#### [Record extracts]
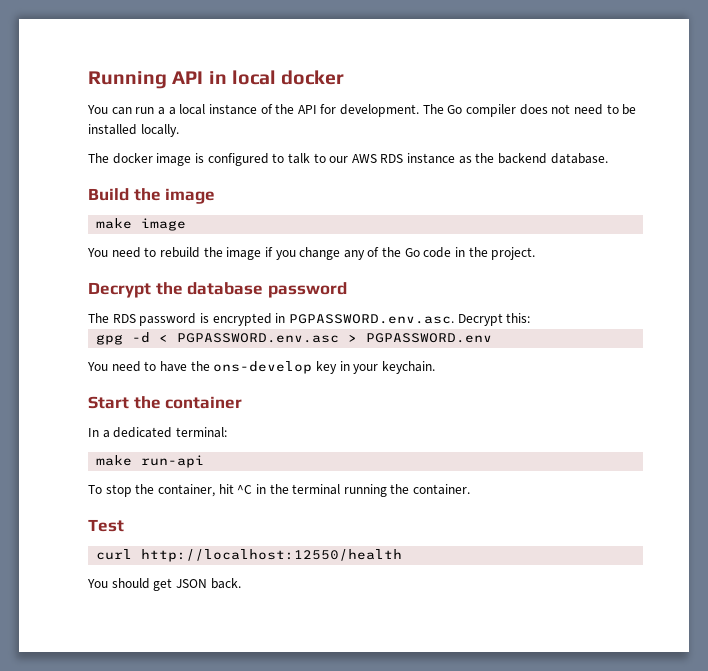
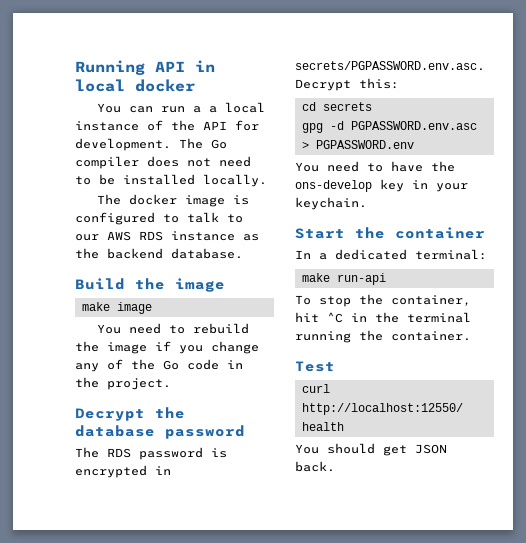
[288,314,454,324] PGPASSWORD.env.asc. -> [295,61,485,71] secrets/PGPASSWORD.env.asc.
(531, 318) none -> [301,102,372,111] // cd secrets
[159,334,169,342] < -> (344, 125) none

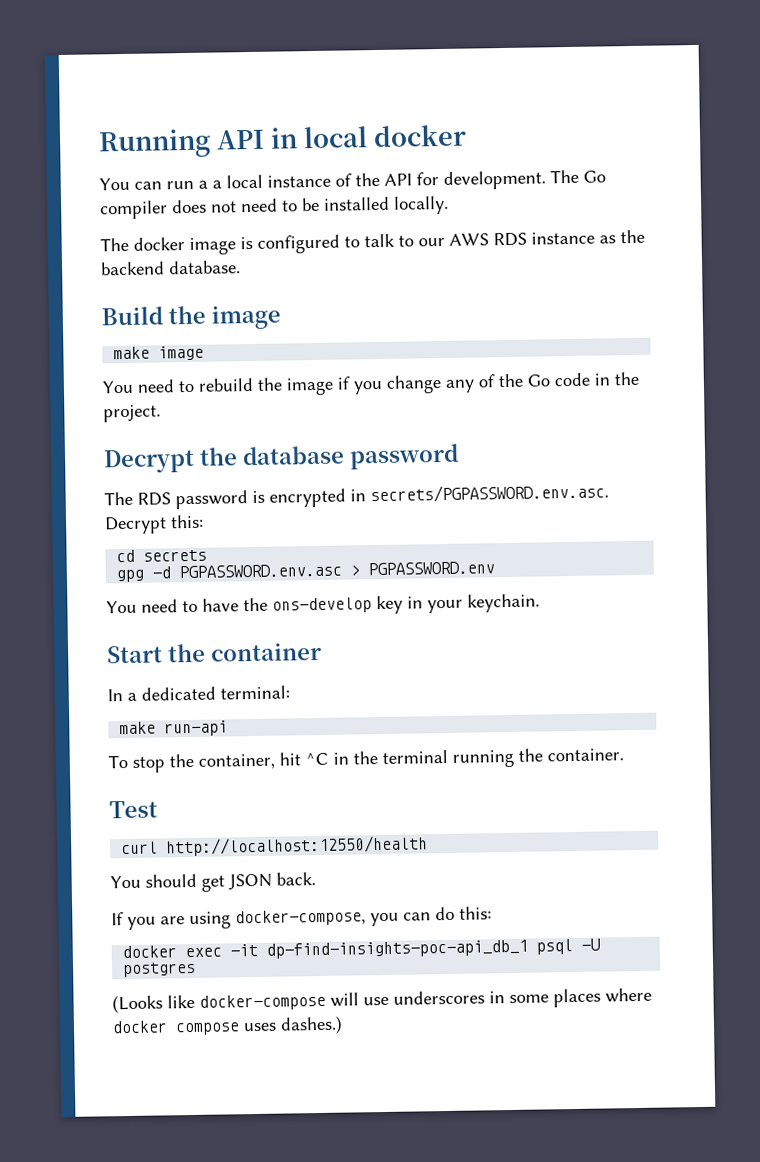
(335, 466) none -> [111,906,492,931] [122,938,601,959] [122,961,197,978] [112,987,652,1014] [112,1015,343,1036] // If you are using docker-compose, you can do this: // docker exec -it dp-find-insights-poc-api_db_1 psql -U postgres // (Looks like docker-compose will use underscores in some places where docker compose uses dashes.)

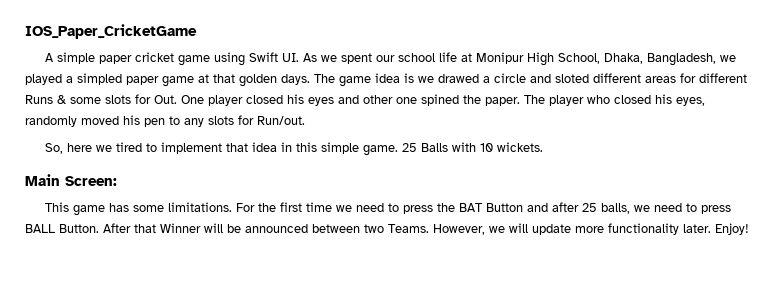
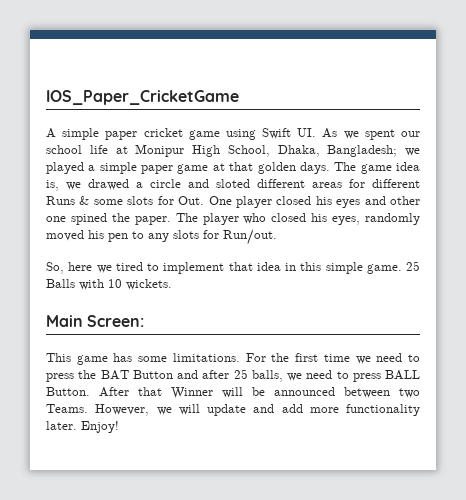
[647,53,717,66] Bangladesh, -> [327,145,398,157] Bangladesh;
[77,73,122,85] simpled -> [99,162,137,174] simple
[404,73,414,83] is -> [46,180,59,191] is,
(571, 229) none -> [253,404,303,413] and add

#### [The problem]
Exactly the lines from the one containing "[404,73,414,83] is ->" through the end of the records should be reproduced, and no others.

#### [Exercise answer]
[404,73,414,83] is -> [46,180,59,191] is,
(571, 229) none -> [253,404,303,413] and add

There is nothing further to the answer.